EXERCISE BRIEF: Restate verbatim the span of lines below between the line with "Статьи на иностранных" and the line with "I Agent werkt samen met het", including those two lines, and only that span.

*** Begin section ***

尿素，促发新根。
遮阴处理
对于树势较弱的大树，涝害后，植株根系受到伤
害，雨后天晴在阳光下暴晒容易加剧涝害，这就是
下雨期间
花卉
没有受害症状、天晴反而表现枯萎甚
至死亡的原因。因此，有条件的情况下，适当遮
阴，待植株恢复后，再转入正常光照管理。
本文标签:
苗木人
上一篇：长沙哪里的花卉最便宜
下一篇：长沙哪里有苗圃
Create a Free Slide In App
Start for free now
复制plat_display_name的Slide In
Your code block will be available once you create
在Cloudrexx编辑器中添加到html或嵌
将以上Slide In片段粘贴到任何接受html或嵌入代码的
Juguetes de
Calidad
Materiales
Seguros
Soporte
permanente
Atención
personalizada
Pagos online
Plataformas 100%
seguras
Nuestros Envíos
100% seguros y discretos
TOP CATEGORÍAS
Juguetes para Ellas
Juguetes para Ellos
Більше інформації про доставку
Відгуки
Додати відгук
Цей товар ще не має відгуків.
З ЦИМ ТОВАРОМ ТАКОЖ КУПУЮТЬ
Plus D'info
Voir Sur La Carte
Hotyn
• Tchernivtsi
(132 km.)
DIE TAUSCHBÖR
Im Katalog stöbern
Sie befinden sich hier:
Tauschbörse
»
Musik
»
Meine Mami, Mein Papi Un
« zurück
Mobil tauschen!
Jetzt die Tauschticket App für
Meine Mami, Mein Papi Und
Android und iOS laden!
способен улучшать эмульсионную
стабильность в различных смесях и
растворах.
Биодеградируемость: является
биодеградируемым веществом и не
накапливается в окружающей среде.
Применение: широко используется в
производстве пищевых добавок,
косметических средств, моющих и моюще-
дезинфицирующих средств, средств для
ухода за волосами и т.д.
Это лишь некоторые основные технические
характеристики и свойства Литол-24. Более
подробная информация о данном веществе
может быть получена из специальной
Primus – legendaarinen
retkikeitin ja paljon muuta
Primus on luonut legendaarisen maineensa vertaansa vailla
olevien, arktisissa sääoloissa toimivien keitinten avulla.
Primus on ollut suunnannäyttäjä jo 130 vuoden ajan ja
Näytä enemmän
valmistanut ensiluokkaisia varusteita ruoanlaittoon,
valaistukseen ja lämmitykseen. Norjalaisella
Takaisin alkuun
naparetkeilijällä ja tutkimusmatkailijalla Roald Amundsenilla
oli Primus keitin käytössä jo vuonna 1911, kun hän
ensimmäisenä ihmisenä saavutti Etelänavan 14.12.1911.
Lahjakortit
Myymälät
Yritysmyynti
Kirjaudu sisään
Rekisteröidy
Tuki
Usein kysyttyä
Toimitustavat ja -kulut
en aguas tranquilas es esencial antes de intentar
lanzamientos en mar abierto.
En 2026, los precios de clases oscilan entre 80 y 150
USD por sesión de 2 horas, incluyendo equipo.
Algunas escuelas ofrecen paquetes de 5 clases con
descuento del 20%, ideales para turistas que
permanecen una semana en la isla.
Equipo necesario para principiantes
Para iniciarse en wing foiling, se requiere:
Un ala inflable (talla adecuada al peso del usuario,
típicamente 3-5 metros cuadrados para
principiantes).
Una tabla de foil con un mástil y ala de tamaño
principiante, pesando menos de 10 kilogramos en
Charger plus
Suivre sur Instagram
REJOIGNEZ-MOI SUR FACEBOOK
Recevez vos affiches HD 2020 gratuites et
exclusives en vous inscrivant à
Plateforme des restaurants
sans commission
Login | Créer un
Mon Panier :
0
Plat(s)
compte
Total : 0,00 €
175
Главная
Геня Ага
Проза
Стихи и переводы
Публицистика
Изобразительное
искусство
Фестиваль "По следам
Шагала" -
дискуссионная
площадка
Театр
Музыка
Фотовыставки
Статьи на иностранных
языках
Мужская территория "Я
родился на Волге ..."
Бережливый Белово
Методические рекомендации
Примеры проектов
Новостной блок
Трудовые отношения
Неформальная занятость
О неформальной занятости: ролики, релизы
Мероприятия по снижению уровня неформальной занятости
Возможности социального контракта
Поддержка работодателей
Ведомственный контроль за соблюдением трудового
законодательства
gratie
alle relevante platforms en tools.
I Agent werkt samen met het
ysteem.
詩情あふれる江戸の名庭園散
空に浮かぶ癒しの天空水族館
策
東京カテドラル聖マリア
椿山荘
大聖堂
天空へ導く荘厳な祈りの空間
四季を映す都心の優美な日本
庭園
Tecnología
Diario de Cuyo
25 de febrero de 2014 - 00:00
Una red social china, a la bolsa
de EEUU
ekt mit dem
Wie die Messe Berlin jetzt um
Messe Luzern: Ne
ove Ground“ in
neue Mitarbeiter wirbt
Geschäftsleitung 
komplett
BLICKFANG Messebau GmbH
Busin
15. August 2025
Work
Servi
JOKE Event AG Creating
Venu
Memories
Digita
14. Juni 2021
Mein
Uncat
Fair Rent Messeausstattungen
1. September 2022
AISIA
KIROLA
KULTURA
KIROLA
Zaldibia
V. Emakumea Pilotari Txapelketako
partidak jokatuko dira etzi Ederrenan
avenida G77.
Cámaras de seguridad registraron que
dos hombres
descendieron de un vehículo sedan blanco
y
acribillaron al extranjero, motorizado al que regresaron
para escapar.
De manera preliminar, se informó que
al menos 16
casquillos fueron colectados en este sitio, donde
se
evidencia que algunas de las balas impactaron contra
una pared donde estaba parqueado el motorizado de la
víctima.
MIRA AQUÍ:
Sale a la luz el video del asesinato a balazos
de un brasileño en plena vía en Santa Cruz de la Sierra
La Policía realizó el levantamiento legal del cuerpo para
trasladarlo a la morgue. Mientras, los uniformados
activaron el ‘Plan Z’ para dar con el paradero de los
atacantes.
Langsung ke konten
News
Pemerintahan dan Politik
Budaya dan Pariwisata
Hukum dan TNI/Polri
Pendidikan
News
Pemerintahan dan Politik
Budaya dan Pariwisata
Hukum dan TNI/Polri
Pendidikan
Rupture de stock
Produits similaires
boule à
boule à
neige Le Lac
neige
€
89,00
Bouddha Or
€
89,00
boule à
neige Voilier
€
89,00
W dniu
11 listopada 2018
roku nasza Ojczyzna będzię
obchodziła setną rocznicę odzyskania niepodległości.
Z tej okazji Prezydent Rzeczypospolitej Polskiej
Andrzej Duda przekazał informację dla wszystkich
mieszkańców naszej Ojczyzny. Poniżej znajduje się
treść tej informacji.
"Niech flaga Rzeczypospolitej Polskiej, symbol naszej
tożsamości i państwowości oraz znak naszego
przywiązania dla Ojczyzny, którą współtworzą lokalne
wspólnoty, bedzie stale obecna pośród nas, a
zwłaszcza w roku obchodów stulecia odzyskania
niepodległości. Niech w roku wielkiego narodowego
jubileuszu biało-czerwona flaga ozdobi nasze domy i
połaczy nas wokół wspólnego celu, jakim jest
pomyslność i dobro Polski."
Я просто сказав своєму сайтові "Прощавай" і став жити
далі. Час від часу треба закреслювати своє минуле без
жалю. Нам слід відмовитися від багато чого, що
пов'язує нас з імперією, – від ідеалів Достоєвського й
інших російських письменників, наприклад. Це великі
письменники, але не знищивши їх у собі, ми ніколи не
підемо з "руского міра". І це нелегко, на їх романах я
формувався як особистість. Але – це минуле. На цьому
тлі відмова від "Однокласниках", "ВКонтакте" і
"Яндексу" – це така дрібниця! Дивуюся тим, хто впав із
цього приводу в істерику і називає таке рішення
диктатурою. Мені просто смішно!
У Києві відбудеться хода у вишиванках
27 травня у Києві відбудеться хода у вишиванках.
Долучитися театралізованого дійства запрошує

*** End section ***

EXERCISE RESPONSE:
Статьи на иностранных
языках
Мужская территория "Я
родился на Волге ..."
Бережливый Белово
Методические рекомендации
Примеры проектов
Новостной блок
Трудовые отношения
Неформальная занятость
О неформальной занятости: ролики, релизы
Мероприятия по снижению уровня неформальной занятости
Возможности социального контракта
Поддержка работодателей
Ведомственный контроль за соблюдением трудового
законодательства
gratie
alle relevante platforms en tools.
I Agent werkt samen met het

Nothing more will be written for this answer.